Extrait choisi

§

Après les drames à répétition en Méditerranée: il faut agir!
Dans la nuit du 18 au 19 avril 2015, le naufrage d’un chalutier au large de la Libye a fait plus de 700 morts. Seules 28 personnes ont pu être secourues vivantes. Cet événement est survenu seulement une semaine après un autre naufrage qui avait déjà causé la mort de 400 migrants. Ces nouveaux drames portent le nombre de morts à plus de 1600 pour les quatre premiers mois de 2015.
Le pape François a exprimé, dimanche, sa «plus grande douleur face à une telle tragédie». «Mes prières vont aux disparus et à leurs familles. Je lance un vibrant appel à la communauté internationale, pour qu’elle agisse avec décision et diligence, afin que de telles tragédies ne puissent plus se reproduire», a notamment déclaré le Pape, le visage grave et ému, avant d’ajouter : «ce sont des hommes et des femmes comme nous. Des frères, qui cherchaient une vie meilleure… Affamés, persécutés, blessés, exploités, victimes de guerres. Ils cherchaient une vie meilleure, ils cherchaient le bonheur ». « Il est évident que l’ampleur de ce phénomène requiert une plus grande implication. Nous ne devons pas nous lasser dans nos tentatives de solliciter une réponse plus globale au niveau européen et international », a ajouté le Pape.

§

Matériel répertorié
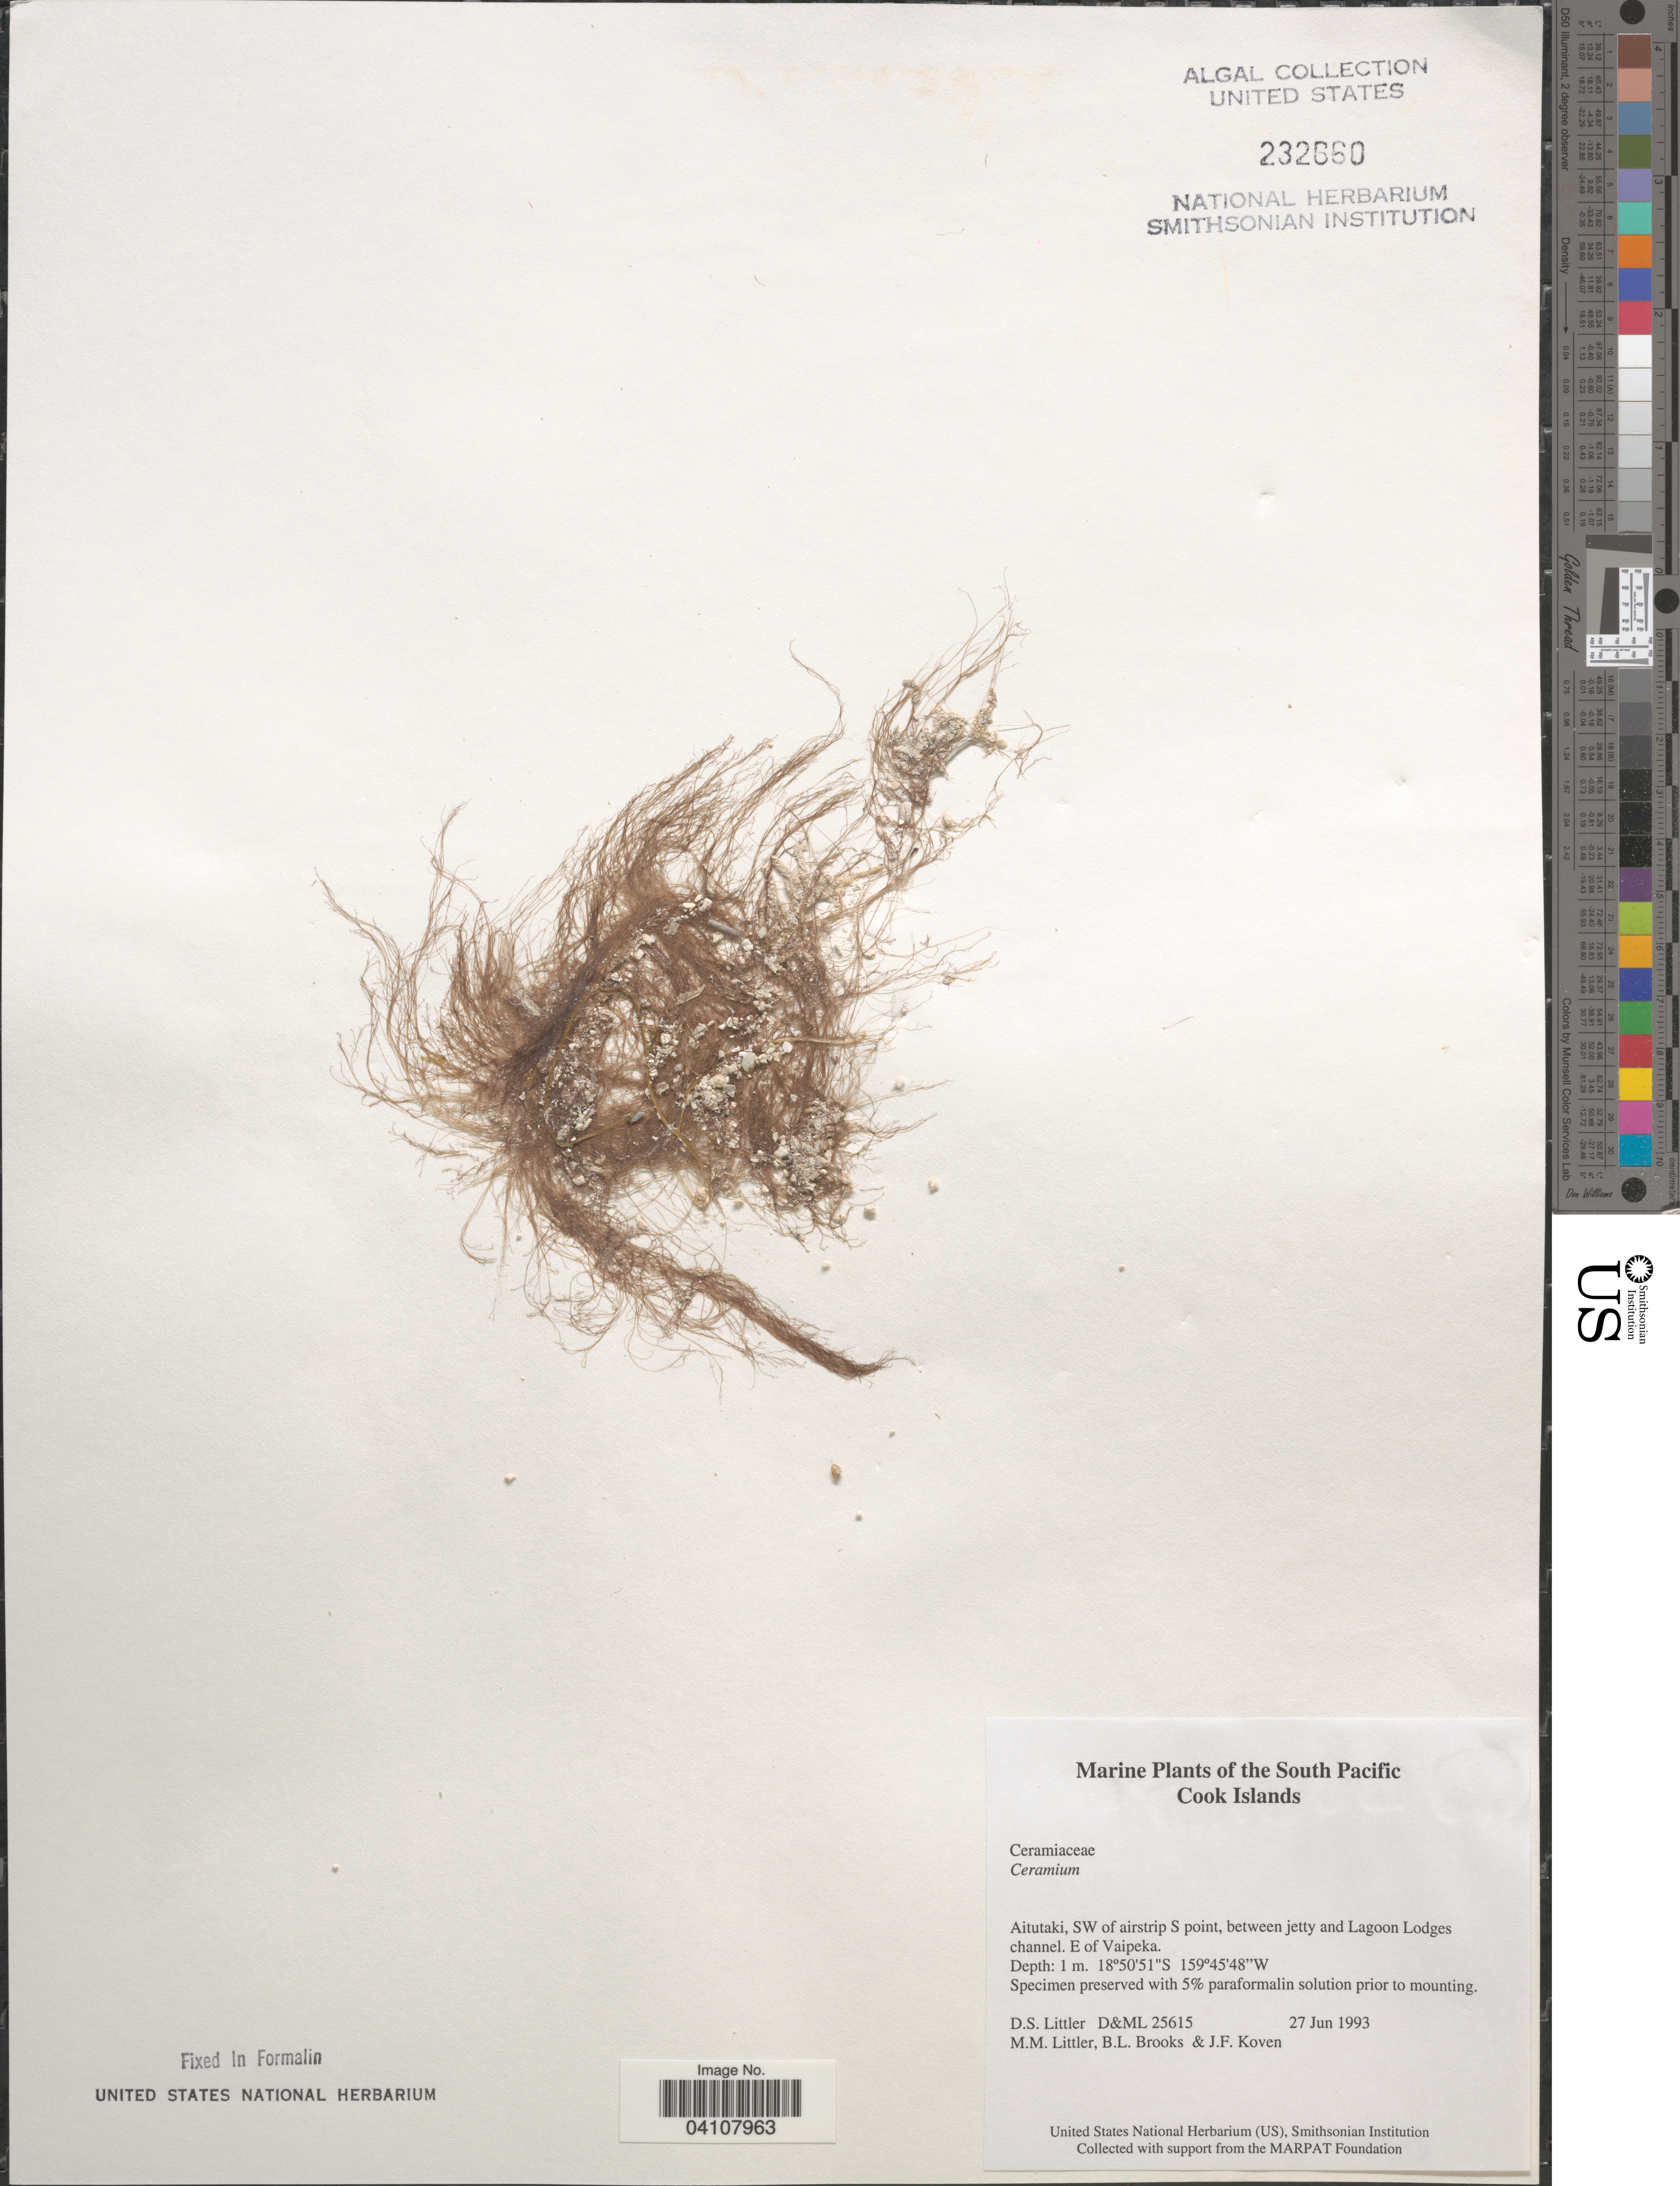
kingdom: Plantae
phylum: Rhodophyta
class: Florideophyceae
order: Ceramiales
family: Ceramiaceae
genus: Ceramium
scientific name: Ceramium sp.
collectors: D. S. Littler, B. Brooks & J. Koven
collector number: D&ML25615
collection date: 1993-06-27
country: Cook Islands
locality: The South Pacific. Aitutaki, SW of airstrip S point, between jetty and Lagoon Lodges channel. E of Vaipeka.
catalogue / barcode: US 232660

§

Travail demandé
(a) Reprenez à l'identique le texte sur les naufrages en Méditerranée, de « Dans la nuit » à « mois de 2015. ».
(b) Poursuivez le texte sur les naufrages en Méditerranée après sa dernière phrase.

Résultats obtenus
(a)
Dans la nuit du 18 au 19 avril 2015, le naufrage d’un chalutier au large de la Libye a fait plus de 700 morts. Seules 28 personnes ont pu être secourues vivantes. Cet événement est survenu seulement une semaine après un autre naufrage qui avait déjà causé la mort de 400 migrants. Ces nouveaux drames portent le nombre de morts à plus de 1600 pour les quatre premiers mois de 2015.

(b)
Le Cardinal Reinhard Marx, président de la commission des épiscopats de l’Union européenne (Comece), a interpellé une fois de plus l’Union Européenne : la tragédie « interroge également dans quelle mesure l’Union européenne prend au sérieux les valeurs, souvent évoquées, sur lesquelles elle se fonde. Cette nouvelle catastrophe en Méditerranée constitue un échec pour tout ce qui fait de l’Union européenne une communauté de valeurs ». « Si l’Union Européenne [décidait] de faire honneur à ses valeurs, alors elle ne [pourrait] que réinstaurer les instruments de “Mare Nostrum” et élargir la mission “Triton” sur la protection des frontières extérieures de l’UE. Le sauvetage de vies humaines en Méditerranée ne peut rester un simple enjeu politique. Il s’agit d’un véritable devoir humain et d’une exigence de l’aspiration morale de l’Europe ».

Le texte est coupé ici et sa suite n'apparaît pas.